**Exercise objective:** Search the records below for the word "application". Copy each line where it occurs.

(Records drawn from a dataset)
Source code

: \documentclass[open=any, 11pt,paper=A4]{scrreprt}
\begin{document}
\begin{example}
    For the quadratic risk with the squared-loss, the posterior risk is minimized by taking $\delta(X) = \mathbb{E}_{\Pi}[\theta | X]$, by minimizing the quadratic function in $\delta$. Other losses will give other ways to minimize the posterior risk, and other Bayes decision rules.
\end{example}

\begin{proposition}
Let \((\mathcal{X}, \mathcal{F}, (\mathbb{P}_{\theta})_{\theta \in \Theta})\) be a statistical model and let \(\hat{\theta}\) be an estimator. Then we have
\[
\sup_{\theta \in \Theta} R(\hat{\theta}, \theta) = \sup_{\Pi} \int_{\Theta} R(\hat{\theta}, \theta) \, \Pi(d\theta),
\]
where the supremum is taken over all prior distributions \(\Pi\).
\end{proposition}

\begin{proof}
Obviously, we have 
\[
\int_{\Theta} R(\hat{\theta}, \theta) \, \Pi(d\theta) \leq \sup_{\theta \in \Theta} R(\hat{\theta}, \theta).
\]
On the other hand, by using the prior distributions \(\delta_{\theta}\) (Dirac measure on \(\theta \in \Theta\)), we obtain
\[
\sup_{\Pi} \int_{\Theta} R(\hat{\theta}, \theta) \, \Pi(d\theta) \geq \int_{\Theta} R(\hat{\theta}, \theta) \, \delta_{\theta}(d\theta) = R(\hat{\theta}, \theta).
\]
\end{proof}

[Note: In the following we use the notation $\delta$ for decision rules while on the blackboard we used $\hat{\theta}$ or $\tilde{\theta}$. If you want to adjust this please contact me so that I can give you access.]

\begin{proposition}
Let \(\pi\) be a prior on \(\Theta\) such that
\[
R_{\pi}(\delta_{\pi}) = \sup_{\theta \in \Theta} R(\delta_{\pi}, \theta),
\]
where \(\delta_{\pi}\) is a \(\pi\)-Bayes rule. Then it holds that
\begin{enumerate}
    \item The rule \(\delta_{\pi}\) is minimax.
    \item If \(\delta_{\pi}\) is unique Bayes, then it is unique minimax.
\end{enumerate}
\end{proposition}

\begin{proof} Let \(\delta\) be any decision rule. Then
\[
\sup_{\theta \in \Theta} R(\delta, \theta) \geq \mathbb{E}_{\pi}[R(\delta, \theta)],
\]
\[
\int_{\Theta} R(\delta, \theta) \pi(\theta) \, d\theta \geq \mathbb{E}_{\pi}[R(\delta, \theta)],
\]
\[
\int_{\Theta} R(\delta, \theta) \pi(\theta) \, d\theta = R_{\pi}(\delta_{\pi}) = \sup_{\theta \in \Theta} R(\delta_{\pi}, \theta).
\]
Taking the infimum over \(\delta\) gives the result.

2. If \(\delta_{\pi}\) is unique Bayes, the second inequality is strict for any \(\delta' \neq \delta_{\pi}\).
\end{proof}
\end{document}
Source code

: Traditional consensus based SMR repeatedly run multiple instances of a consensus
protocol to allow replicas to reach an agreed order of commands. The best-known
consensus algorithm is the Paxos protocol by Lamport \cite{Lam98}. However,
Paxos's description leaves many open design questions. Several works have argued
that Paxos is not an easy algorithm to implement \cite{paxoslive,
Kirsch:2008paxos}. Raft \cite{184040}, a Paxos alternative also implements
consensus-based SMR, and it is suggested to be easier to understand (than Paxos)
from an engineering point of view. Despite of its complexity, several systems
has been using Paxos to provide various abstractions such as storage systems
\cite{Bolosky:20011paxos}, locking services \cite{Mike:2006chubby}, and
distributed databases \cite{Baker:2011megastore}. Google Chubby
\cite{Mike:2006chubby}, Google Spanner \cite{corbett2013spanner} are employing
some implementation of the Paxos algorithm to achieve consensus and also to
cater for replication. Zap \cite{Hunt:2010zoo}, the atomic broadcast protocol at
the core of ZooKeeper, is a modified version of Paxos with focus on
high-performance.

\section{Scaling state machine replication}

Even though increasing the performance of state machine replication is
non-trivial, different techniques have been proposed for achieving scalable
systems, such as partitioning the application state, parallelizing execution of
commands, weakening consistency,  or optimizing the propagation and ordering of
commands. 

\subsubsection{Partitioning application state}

**Answer area:**
systems, such as partitioning the application state, parallelizing execution of
\subsubsection{Partitioning application state}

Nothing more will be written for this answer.